=== Revision comparison data ===
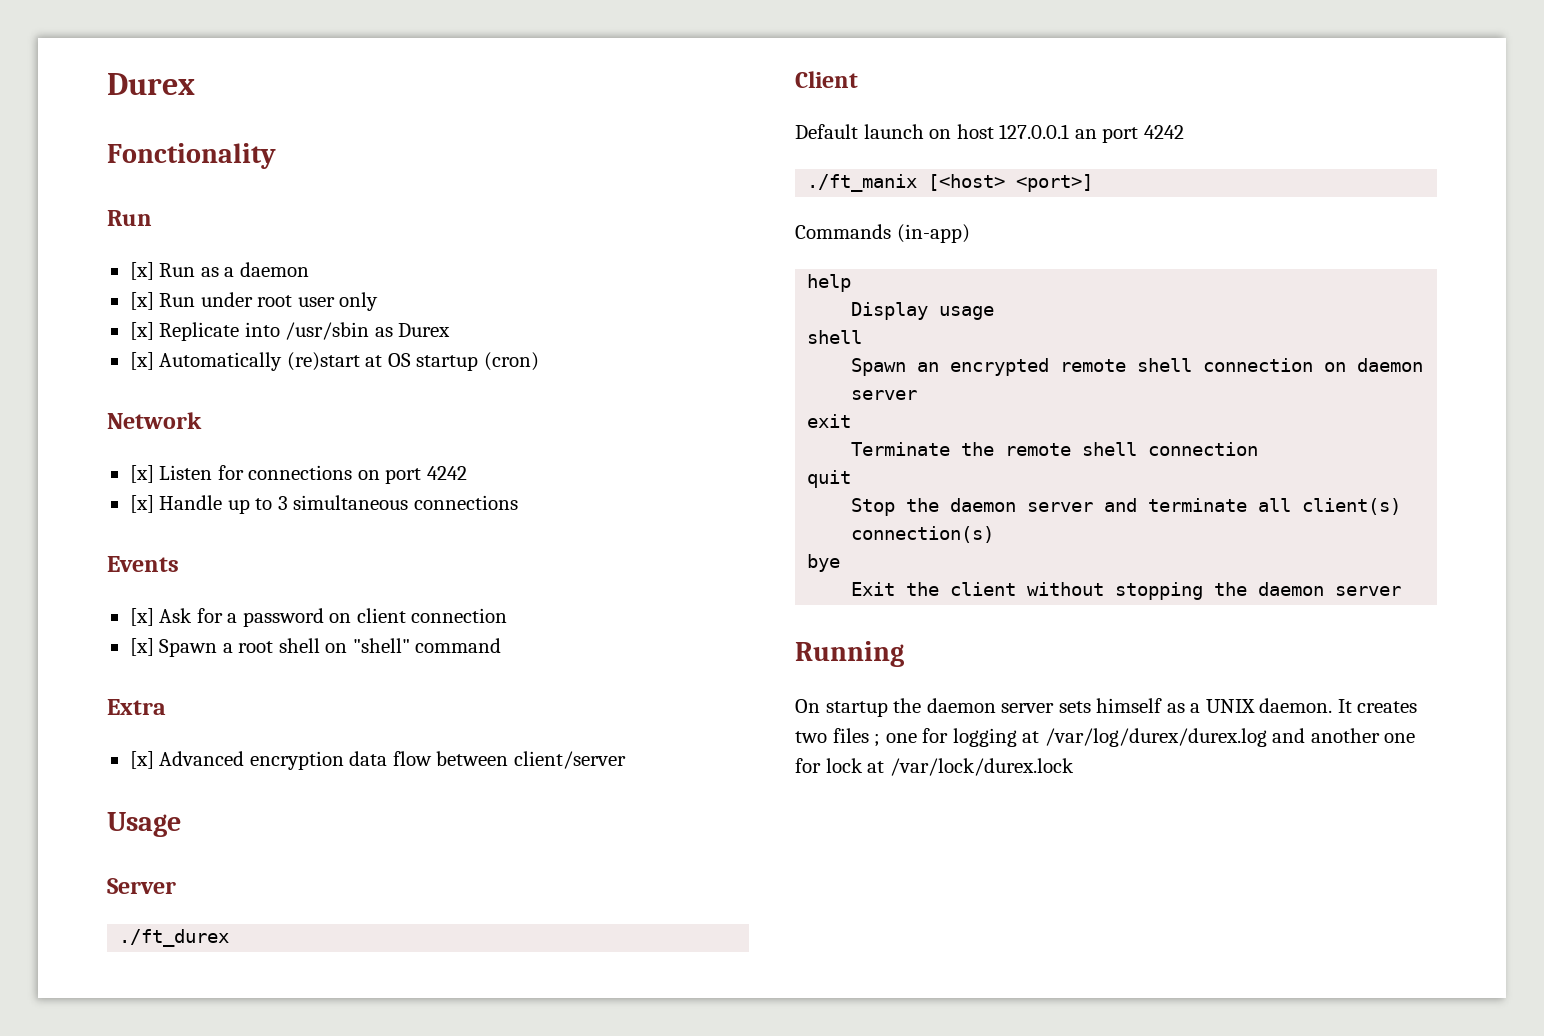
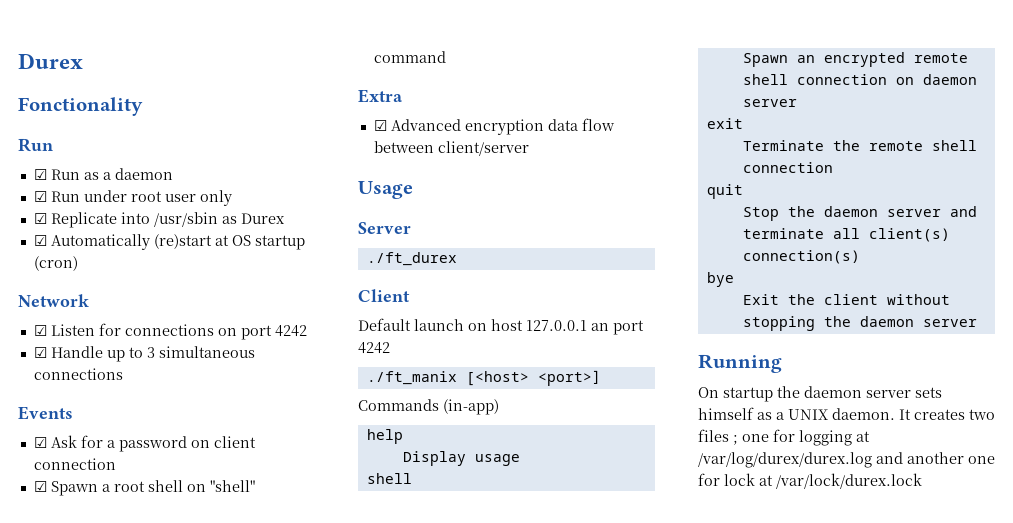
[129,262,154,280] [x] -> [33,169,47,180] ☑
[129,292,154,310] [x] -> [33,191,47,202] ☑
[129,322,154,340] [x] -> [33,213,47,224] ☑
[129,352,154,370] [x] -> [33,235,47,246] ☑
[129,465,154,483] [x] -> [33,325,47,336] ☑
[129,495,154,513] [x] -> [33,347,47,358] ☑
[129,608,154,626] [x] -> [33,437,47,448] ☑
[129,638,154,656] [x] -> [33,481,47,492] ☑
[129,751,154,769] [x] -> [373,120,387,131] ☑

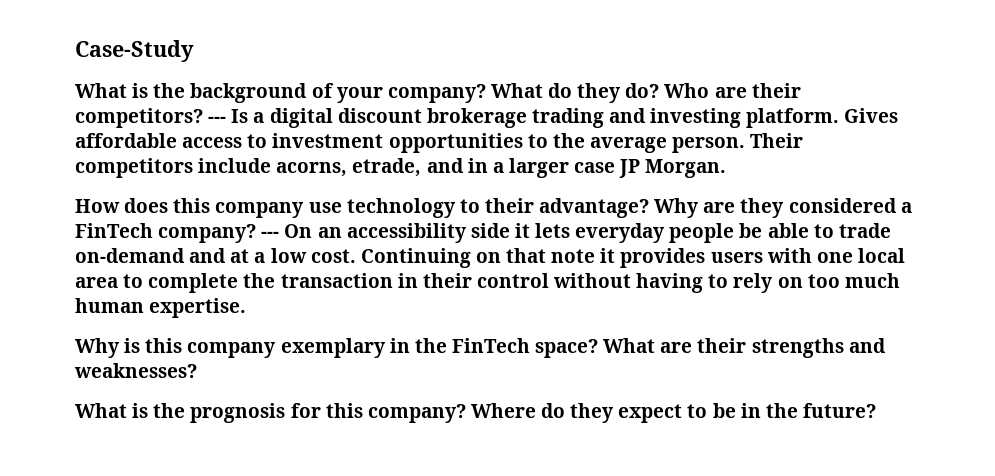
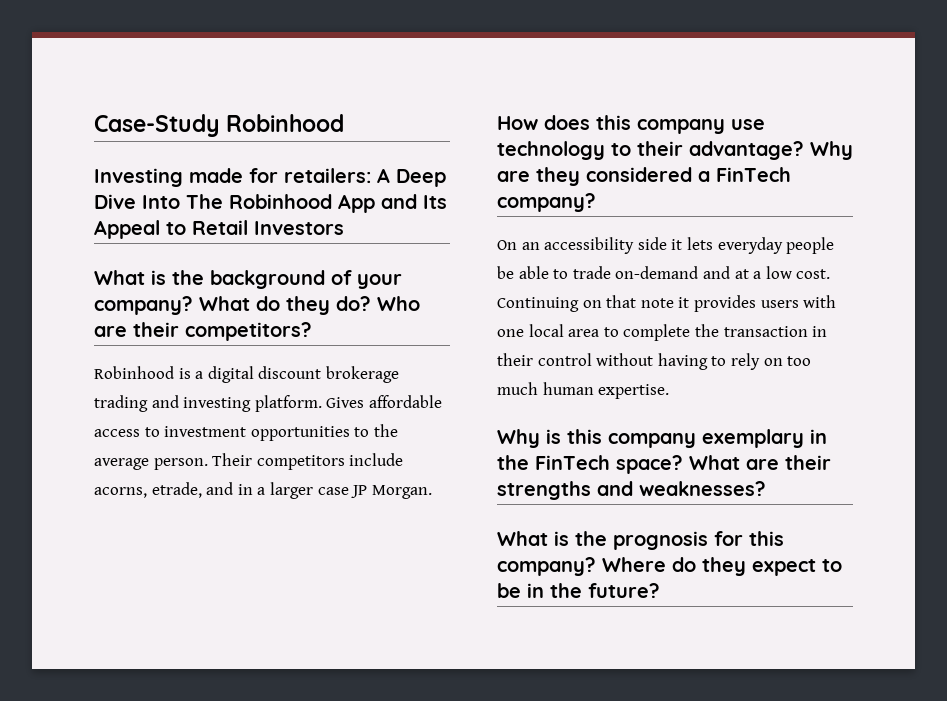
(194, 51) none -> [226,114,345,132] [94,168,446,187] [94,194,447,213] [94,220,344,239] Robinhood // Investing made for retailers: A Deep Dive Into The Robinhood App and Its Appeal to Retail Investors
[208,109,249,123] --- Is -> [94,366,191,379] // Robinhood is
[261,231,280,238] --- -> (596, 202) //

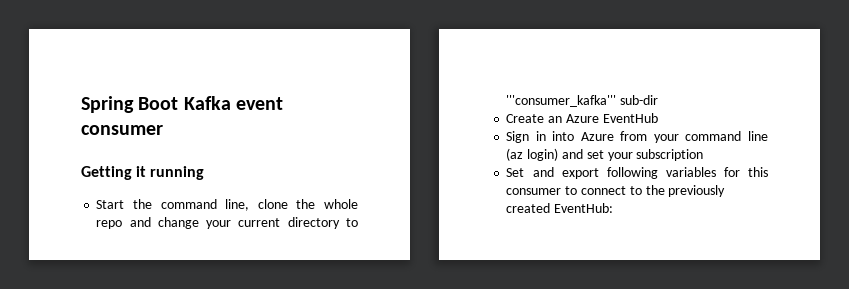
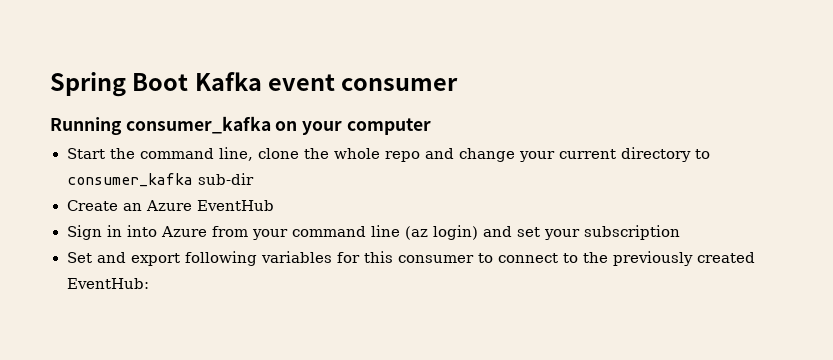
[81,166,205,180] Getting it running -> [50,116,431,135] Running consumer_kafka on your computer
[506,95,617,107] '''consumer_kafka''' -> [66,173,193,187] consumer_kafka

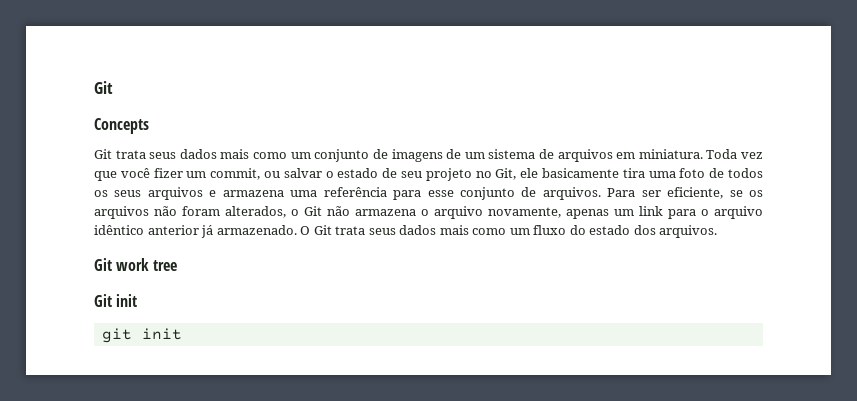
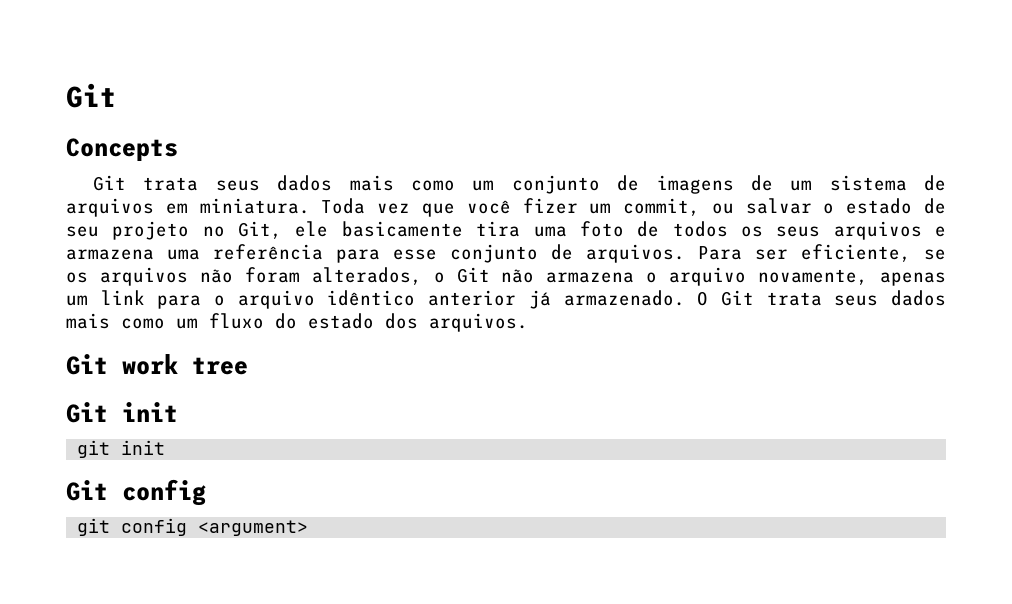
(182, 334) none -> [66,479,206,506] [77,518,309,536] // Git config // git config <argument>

=== Written task ===
Copy out the preceding entries without a single change, leaving out the pictures.

=== Your response ===
[129,262,154,280] [x] -> [33,169,47,180] ☑
[129,292,154,310] [x] -> [33,191,47,202] ☑
[129,322,154,340] [x] -> [33,213,47,224] ☑
[129,352,154,370] [x] -> [33,235,47,246] ☑
[129,465,154,483] [x] -> [33,325,47,336] ☑
[129,495,154,513] [x] -> [33,347,47,358] ☑
[129,608,154,626] [x] -> [33,437,47,448] ☑
[129,638,154,656] [x] -> [33,481,47,492] ☑
[129,751,154,769] [x] -> [373,120,387,131] ☑

(194, 51) none -> [226,114,345,132] [94,168,446,187] [94,194,447,213] [94,220,344,239] Robinhood // Investing made for retailers: A Deep Dive Into The Robinhood App and Its Appeal to Retail Investors
[208,109,249,123] --- Is -> [94,366,191,379] // Robinhood is
[261,231,280,238] --- -> (596, 202) //

[81,166,205,180] Getting it running -> [50,116,431,135] Running consumer_kafka on your computer
[506,95,617,107] '''consumer_kafka''' -> [66,173,193,187] consumer_kafka

(182, 334) none -> [66,479,206,506] [77,518,309,536] // Git config // git config <argument>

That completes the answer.